Revenons un instant à la détermination du lien causal. Lorsqu’une réaction allergique (urticaire, bronchospasme, œdème de Quincke, crise d’asthme, choc anaphylactique) survient dans les heures après l’injection vaccinale, la relation causale prête peu à discussion. S’il n’y a pas eu absorption concurrente d’une substance allergisante connue, on peut dire avec une forte probabilité de certitude que le vaccin est en « cause ». Lorsqu’il s’agit d’une douleur au point d’injection, d’une réaction locale, si aucune piqûre de moustique ne vient interférer dans l’histoire, sous nos latitudes et à pareille époque de l’année, on peut aussi signer la relation de « cause à effet ». Pour toutes les autres notifications d’effets indésirables on entre dans les brouillards de la causalité incertaine. Un cancer du poumon qui serait détecté le lendemain de l’injection verrait bien sûr rejeter le lien de causalité par tous les cancérologues qui diraient qu’il faut du temps pour une tumeur de se développer et qu’une nuit n’y suffit pas. Que dire d’une maladie neurologique survenant trois jours après l’injection vaccinale ? Une maladie dont on ignore tout des mécanismes de survenue, de l’origine, y compris en dehors de toute vaccination ? Une maladie qui n’a rien de spécifique de la vaccination, car aucune maladie n’est « spécifique » de la vaccination anti-grippale. C’est alors formidablement difficile.

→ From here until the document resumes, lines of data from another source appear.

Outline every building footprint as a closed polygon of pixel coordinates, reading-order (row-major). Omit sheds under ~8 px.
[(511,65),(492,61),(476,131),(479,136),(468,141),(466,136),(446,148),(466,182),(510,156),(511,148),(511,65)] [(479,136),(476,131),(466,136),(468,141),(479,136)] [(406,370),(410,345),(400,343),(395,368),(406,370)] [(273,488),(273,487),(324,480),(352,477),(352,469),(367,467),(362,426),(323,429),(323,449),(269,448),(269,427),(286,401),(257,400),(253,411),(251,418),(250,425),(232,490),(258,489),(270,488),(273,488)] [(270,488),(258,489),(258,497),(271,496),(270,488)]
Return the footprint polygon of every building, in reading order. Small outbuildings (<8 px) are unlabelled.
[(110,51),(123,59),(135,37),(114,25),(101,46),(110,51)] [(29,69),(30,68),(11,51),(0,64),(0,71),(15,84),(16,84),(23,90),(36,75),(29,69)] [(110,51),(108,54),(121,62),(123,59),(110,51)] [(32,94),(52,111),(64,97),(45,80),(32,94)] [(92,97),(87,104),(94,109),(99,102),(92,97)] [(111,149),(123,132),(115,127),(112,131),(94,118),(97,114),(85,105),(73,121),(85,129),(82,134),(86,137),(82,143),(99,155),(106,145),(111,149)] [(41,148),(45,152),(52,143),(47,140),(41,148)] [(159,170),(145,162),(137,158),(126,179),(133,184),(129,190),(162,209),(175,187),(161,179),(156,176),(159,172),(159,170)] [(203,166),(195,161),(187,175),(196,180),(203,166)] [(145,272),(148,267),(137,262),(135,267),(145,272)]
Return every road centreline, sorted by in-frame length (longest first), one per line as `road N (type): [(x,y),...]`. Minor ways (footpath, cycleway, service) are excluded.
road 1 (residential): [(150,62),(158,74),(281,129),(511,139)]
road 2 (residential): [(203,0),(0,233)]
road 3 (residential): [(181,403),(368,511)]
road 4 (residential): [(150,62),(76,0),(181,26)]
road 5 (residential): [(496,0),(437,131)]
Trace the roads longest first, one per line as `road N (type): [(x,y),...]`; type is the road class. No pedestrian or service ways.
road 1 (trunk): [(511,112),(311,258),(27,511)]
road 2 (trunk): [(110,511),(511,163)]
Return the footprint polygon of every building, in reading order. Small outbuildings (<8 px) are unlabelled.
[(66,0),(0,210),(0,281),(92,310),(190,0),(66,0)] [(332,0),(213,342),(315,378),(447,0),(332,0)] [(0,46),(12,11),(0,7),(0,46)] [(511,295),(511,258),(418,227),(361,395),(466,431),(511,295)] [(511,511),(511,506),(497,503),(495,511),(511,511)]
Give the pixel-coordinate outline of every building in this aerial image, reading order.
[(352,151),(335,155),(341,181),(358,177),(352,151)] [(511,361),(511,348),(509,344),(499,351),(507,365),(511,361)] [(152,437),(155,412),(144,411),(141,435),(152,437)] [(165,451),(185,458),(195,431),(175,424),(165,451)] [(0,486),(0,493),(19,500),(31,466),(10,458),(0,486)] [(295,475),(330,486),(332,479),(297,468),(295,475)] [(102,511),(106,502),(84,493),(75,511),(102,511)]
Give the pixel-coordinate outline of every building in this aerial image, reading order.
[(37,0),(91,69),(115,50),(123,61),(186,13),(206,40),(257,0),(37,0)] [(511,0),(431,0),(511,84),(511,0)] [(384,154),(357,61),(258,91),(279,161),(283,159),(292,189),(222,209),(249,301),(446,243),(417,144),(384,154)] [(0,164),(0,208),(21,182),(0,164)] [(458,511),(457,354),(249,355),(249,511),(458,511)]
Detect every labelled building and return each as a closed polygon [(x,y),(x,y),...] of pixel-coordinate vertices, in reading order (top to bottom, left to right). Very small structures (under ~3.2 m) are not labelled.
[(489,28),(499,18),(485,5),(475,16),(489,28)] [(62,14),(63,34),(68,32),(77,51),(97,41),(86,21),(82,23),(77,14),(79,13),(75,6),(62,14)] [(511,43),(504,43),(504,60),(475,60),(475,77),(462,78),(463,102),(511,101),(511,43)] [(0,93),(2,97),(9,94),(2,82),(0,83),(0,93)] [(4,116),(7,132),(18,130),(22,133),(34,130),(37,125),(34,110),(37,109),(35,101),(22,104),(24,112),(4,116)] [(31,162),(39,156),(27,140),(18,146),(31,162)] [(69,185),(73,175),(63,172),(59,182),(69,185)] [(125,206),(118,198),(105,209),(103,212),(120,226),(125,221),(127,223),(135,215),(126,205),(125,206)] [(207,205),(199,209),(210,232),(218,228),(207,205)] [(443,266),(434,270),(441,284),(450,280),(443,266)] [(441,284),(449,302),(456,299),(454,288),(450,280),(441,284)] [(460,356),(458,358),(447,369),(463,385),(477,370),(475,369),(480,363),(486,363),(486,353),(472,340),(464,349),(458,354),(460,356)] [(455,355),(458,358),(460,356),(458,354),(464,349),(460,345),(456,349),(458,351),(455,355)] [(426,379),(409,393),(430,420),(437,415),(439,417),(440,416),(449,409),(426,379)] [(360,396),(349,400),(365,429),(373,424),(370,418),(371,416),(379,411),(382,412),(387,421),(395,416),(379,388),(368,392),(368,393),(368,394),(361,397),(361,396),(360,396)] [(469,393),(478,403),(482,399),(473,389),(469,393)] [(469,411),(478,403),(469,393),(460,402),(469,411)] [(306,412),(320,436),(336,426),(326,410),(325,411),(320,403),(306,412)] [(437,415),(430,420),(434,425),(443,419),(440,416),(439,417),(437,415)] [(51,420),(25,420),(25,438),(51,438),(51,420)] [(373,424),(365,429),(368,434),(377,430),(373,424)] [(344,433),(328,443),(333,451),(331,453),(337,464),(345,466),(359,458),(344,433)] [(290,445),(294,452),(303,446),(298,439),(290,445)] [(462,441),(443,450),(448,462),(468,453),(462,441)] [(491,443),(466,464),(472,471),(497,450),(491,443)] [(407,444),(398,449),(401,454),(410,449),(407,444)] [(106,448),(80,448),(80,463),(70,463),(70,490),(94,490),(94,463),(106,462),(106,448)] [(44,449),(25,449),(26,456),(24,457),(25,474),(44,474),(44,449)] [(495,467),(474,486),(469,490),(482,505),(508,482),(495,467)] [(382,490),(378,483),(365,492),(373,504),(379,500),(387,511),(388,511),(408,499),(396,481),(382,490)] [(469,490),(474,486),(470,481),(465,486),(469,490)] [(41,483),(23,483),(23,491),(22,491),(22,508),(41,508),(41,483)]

Attention cependant. Dire qu’il est difficile de déterminer le lien de cause à effet, ne doit pas laisser sous-entendre, d’un revers de main, que toutes ces réactions ne sont pas d’origine vaccinale. Elles peuvent l’être. Ce sont des médecins français qui les premiers ont signalé des tendinites liées à un antibiotique (de la famille des fluoroquinolones). Qui aurait pu croire qu’un antibiotique aurait pu causer des dommages à l’un des endroits les moins vascularisé du corps humain (les tendons), et selon un processus qui s’apparente davantage aux traumatismes des sportifs qu’à une réaction indésirable médicamenteuse ? Eh bien, aujourd’hui, plus personne ne doute, dans la communauté médicale internationale que les fluoroquinolones sont des antibiotiques qui peuvent entraîner des tendinites ; voire mêmes des ruptures du tendon d’Achille, tout à fait spectaculaires et invalidantes. Donc, si le plus souvent les dispositifs de pharmacovigilance, ou de vaccinovigilance ne permettent pas à coup sûr de déterminer que tel événement est lié à tel produit, ce sont néanmoins des éléments concourant à la sécurité sanitaire destinés le cas échéant à tirer précocemment la sonnette d’alarme. Ils permettent la détection de cas graves et inattendus. Lorsque les effets rapportés sont graves mais attendus, ils permettent éventuellement la détection de leur augmentation, bien que ce soit là un exercice plus difficile encore. Ils contribuent à un meilleur pilotage de la politique vaccinale à l’échelon national et international.